Für die zurückgebliebenen und jetzt eingeschlossenen Einwohner der DDR war der Mauerbau natürlich eine Tragödie. Im Westen herrschte Konsternation und weit herum Empörung. Anscheinend hatte kaum jemand ernsthaft mit einem derart drastischen Schritt des DDR-Regimes gerechnet.
“Antifaschistischer Schutzwall“
Aber hätte der Mauerbau konkret verhindert werden können? Über die Propaganda der kommunistischen Machthaber in Ostberlin und im übrigen Ostblock braucht man nicht weiter zu reden. Sie deklarierte die Sperrmauer zum „antifaschistischen Schutzwall“. Gemäss dieser verlogenen Terminologie musste sich das DDR-Regime gezwungenermassen gegen eine (laufende oder bevorstehende) Aggression aus Richtung Westen zur Wehr setzen. Die Verlogenheit dieser Behauptung wird allein schon durch die Tatsache entlarvt, dass die Todesstreifen, Hundelaufanlagen und Flutlichter, die mit zum monströsen Absperrsystem gehörten, ja durchwegs auf der östlichen Seite installiert waren – eben um die „Republikflucht“ der eigenen Bürger mit allen Mitteln zu verhindern.
Durchaus realistisch hingegen ist die These, dass der Bau der Berliner Mauer nur durch einen Krieg hätte verhindert werden können. Mit andern Worten: Die Westmächte, deren alliierte Rechte ja durch die einseitige Veränderung des Status quo in Berlin tangiert wurden, hätten mit Gewalt die Errichtung der Mauer verhindern müssen. Dieses Risiko wollte keine westliche Regierung eingehen.
Nicht unglücklich über deutsche Teilung
Denn mit hoher Wahrscheinlichkeit hätte ein solches Eingreifen zu einer direkten Konfrontation mit sowjetischen Streitkräften geführt – mit unabsehbaren weiteren kriegerischen Konsequenzen. Präsident Kennedy, damals erst ein paar Monate im Amt, soll die Interessenabwägung mit folgendem Satz auf den Punkt gebracht haben: „Eine Mauer ist verdammt viel besser als ein Krieg.“ Das war zwar kein besonders heroisches Diktum, aber es entsprach, erst 16 Jahre nach dem Ende des Zweiten Weltkrieges, zweifellos dem mehrheitlichen Empfinden der Bürger in den USA und in Europa.
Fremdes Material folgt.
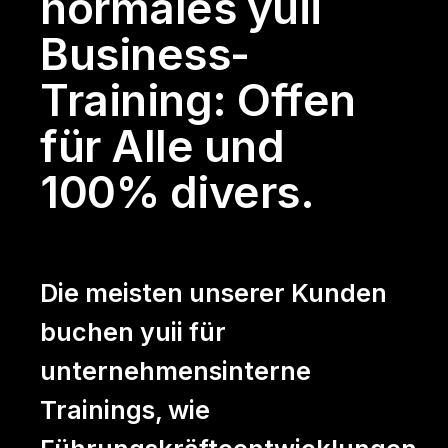
normales yuii
Das yuii Prinzip
Business-
Unsere Kunden
Training: Offen
Unser Team
für Alle und
yuii Blog
100% divers.
Kontakt
Die meisten unserer Kunden
buchen yuii für
unternehmensinterne
DE
EN
Trainings, wie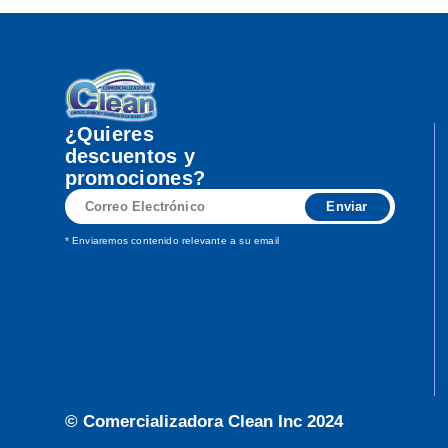
¿Quieres
descuentos y
promociones?
Correo
Enviar
Electrónico
* Enviaremos contenido relevante a su email
© Comercializadora Clean Inc 2024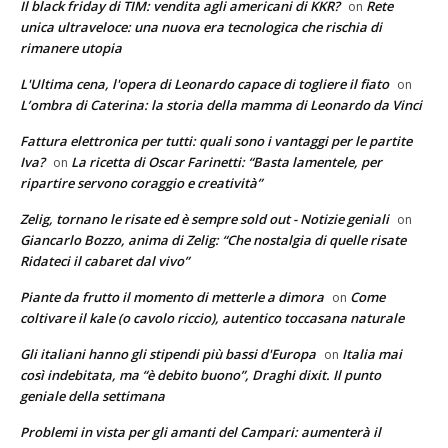
Il black friday di TIM: vendita agli americani di KKR?
Rete
on
unica ultraveloce: una nuova era tecnologica che rischia di
rimanere utopia
L'Ultima cena, l'opera di Leonardo capace di togliere il fiato
on
L’ombra di Caterina: la storia della mamma di Leonardo da Vinci
Fattura elettronica per tutti: quali sono i vantaggi per le partite
Iva?
La ricetta di Oscar Farinetti: “Basta lamentele, per
on
ripartire servono coraggio e creatività”
Zelig, tornano le risate ed è sempre sold out - Notizie geniali
on
Giancarlo Bozzo, anima di Zelig: “Che nostalgia di quelle risate
Ridateci il cabaret dal vivo”
Piante da frutto il momento di metterle a dimora
Come
on
coltivare il kale (o cavolo riccio), autentico toccasana naturale
Gli italiani hanno gli stipendi più bassi d'Europa
Italia mai
on
così indebitata, ma “è debito buono”, Draghi dixit. Il punto
geniale della settimana
Problemi in vista per gli amanti del Campari: aumenterà il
Insbesondere in Europa war man über die deutsche Teilung, allen Lippenbekenntnissen zu einer Wiedervereinigung des nach 1945 schrittweise getrennten Landes zum Trotz, im Grunde nicht unglücklich – was nicht heisst, dass man das DDR-Regime sympathisch fand und dessen diktatorische Herrschaftsmethoden kritiklos akzeptiert hätte. Doch die Vorstellung einer Wiederherstellung Deutschlands in der Grössenordnung, wie es vor dem Zweiten Weltkrieg bestanden hatte, mit rund 80 Millionen Einwohnern, das weckte damals weit herum untern den nahen und fernern Nachbarn misstrauische Gefühle.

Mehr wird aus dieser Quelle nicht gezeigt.